We couldn’t find much to love in John Smith’s Extra Smooth, and we really did try. Given the uncontroversial recipe, we have to assume the cause of the problem is that widget — that little ping-pong ball which injects nitrogren into the beer on opening to create the weird, everlasting ‘creamy’ head.
Does it add flavour? We don’t think it should, but it probably does change our perception of the flavours, emphasising some and dampening others — an extreme version of the effect we notice when drinking a given beer both with and without sparkler.
But what to do with the remaining cans? Well, the everlasting creamy head has its uses. See that picture above? That’s a pint glass of water topped off with 60ml of JSES. It will put a head on anything, with only a small hit to the flavour.

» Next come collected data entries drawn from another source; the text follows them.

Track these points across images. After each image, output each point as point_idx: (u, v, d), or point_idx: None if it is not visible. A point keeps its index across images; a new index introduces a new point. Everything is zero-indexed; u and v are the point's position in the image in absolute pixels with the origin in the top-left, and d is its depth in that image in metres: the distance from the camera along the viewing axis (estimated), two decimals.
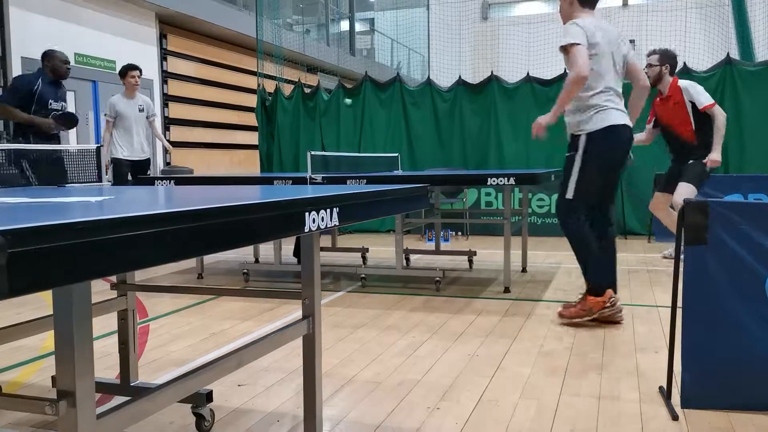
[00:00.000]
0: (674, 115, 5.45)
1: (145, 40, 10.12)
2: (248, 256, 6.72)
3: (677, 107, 5.42)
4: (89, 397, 1.28)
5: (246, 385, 2.86)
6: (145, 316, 4.21)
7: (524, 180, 4.57)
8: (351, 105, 8.76)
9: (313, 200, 1.61)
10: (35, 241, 0.84)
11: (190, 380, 1.65)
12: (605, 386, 2.78)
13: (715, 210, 2.41)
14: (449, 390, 2.76)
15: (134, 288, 2.51)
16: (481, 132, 8.62)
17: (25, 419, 2.49)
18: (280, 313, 4.25)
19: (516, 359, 3.18)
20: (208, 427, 2.37)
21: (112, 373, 2.97)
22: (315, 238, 2.05)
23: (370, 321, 4.01)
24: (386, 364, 3.13)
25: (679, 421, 2.40)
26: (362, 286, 5.12)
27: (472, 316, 4.08)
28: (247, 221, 1.33)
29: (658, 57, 5.44)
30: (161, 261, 1.08)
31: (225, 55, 12.16)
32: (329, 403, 2.63)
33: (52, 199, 1.67)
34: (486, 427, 2.37)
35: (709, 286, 2.44)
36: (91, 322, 1.29)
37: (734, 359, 2.44)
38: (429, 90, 8.82)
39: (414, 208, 2.29)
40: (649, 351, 3.29)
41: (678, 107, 5.42)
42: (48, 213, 1.19)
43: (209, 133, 11.71)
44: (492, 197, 8.56)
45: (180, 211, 1.14)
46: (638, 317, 3.99)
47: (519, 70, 9.47)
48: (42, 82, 5.67)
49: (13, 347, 3.47)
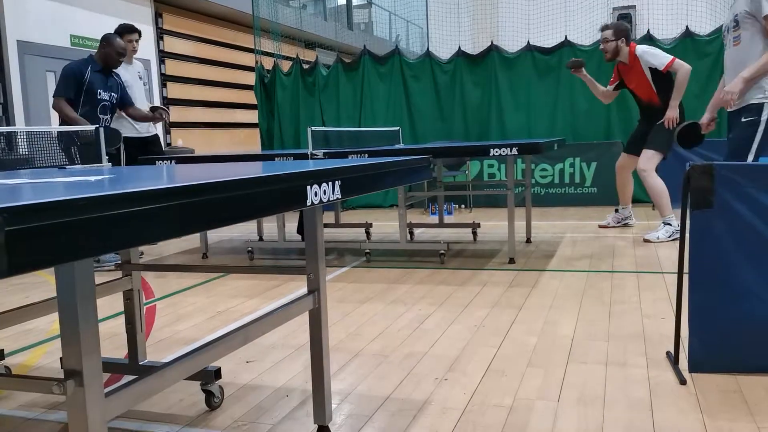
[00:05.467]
0: (637, 82, 5.59)
1: (141, 20, 10.00)
2: (252, 234, 6.73)
3: (638, 74, 5.55)
4: (96, 376, 1.28)
5: (254, 361, 2.87)
6: (152, 297, 4.22)
7: (527, 150, 4.53)
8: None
9: (315, 173, 1.59)
10: (33, 218, 0.83)
11: (197, 357, 1.65)
12: (612, 353, 2.79)
13: (721, 173, 2.39)
14: (456, 361, 2.77)
15: (139, 268, 2.51)
16: (482, 103, 8.55)
17: (36, 401, 2.51)
18: (286, 290, 4.26)
19: (522, 329, 3.19)
20: (218, 403, 2.38)
21: (121, 353, 2.99)
22: (318, 213, 2.03)
23: (376, 295, 4.01)
24: (393, 337, 3.14)
25: (687, 385, 2.40)
26: (367, 261, 5.12)
27: (478, 288, 4.08)
28: (248, 195, 1.32)
29: (612, 32, 5.59)
30: (161, 237, 1.07)
31: (222, 32, 12.04)
32: (337, 377, 2.64)
33: (51, 179, 1.66)
34: (494, 396, 2.38)
35: (716, 250, 2.42)
36: (95, 300, 1.28)
37: (741, 322, 2.44)
38: (428, 62, 8.74)
39: (416, 180, 2.27)
40: (655, 317, 3.29)
41: (638, 74, 5.55)
42: (46, 192, 1.17)
43: (209, 113, 11.65)
44: (494, 169, 8.52)
45: (180, 186, 1.12)
46: (644, 284, 3.99)
47: (519, 39, 9.36)
48: (91, 69, 5.26)
49: (21, 330, 3.49)
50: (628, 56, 5.57)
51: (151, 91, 10.04)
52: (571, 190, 8.20)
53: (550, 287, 4.02)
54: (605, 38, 5.60)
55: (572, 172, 8.18)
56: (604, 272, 4.37)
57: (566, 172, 8.20)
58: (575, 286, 4.03)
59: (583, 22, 9.96)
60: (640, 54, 5.49)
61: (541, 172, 8.29)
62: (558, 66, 8.21)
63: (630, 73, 5.63)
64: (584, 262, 4.75)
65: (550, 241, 5.76)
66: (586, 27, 9.99)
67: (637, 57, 5.50)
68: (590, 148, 8.06)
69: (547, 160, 8.18)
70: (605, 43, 5.59)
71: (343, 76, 9.12)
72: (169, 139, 10.33)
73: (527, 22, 10.48)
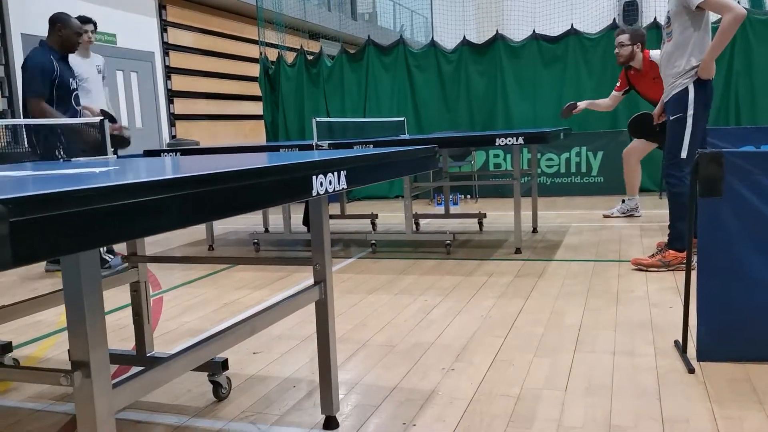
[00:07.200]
0: (654, 89, 5.31)
1: (145, 12, 9.99)
2: (258, 226, 6.73)
3: (656, 81, 5.18)
4: (104, 367, 1.28)
5: (261, 352, 2.88)
6: (158, 289, 4.23)
7: (533, 139, 4.51)
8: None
9: (320, 163, 1.58)
10: (37, 209, 0.82)
11: (204, 348, 1.65)
12: (620, 342, 2.78)
13: (730, 161, 2.36)
14: (463, 351, 2.77)
15: (145, 260, 2.51)
16: (488, 93, 8.51)
17: (44, 392, 2.52)
18: (292, 281, 4.26)
19: (529, 319, 3.18)
20: (225, 394, 2.39)
21: (129, 345, 3.00)
22: (324, 203, 2.03)
23: (382, 286, 4.01)
24: (399, 328, 3.14)
25: (695, 373, 2.39)
26: (373, 252, 5.12)
27: (484, 278, 4.07)
28: (254, 186, 1.31)
29: (629, 36, 5.37)
30: (167, 228, 1.07)
31: (226, 24, 12.01)
32: (344, 367, 2.64)
33: (55, 171, 1.66)
34: (501, 386, 2.38)
35: (725, 238, 2.40)
36: (101, 291, 1.28)
37: (750, 310, 2.42)
38: (433, 52, 8.69)
39: (422, 170, 2.26)
40: (663, 306, 3.27)
41: (657, 81, 5.28)
42: (50, 183, 1.17)
43: (213, 105, 11.64)
44: (500, 159, 8.49)
45: (186, 176, 1.12)
46: (651, 273, 3.97)
47: (525, 27, 9.31)
48: (54, 59, 4.60)
49: (29, 323, 3.51)
50: (643, 63, 5.38)
51: (155, 83, 10.06)
52: (578, 180, 8.16)
53: (557, 277, 4.01)
54: (621, 42, 5.36)
55: (579, 161, 8.14)
56: (611, 261, 4.35)
57: (572, 161, 8.17)
58: (582, 275, 4.01)
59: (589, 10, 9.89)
60: (655, 58, 5.22)
61: (547, 162, 8.25)
62: (564, 54, 8.15)
63: (645, 82, 5.45)
64: (591, 251, 4.74)
65: (556, 230, 5.74)
66: (592, 15, 9.92)
67: (654, 64, 5.22)
68: (597, 138, 8.02)
69: (553, 149, 8.14)
70: (620, 47, 5.35)
71: (347, 66, 9.09)
72: (174, 132, 10.33)
73: (533, 11, 10.41)
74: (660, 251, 4.07)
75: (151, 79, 10.02)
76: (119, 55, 9.12)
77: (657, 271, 3.99)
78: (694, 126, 3.78)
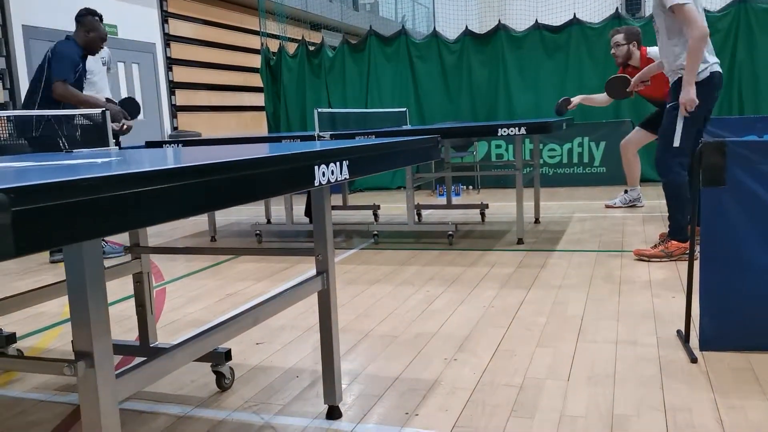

When we opened a bottle of homebrewed stout and found it completely flat (it needed a few more weeks) we added the tiniest amount of JSES and, as if by magic, found ourselves with a far more appealing glass of beer.
A terrible, snobbish though has also occured to us: we frequently have visitors who don’t care much about beer — perhaps we can fob it off on them?
That’s the end of our John Smith’s experiment, but it has given us another idea: at some point soon, instead of slagging off JSES, we’ll taste all the readily available canned bitters blind and try to identify the best.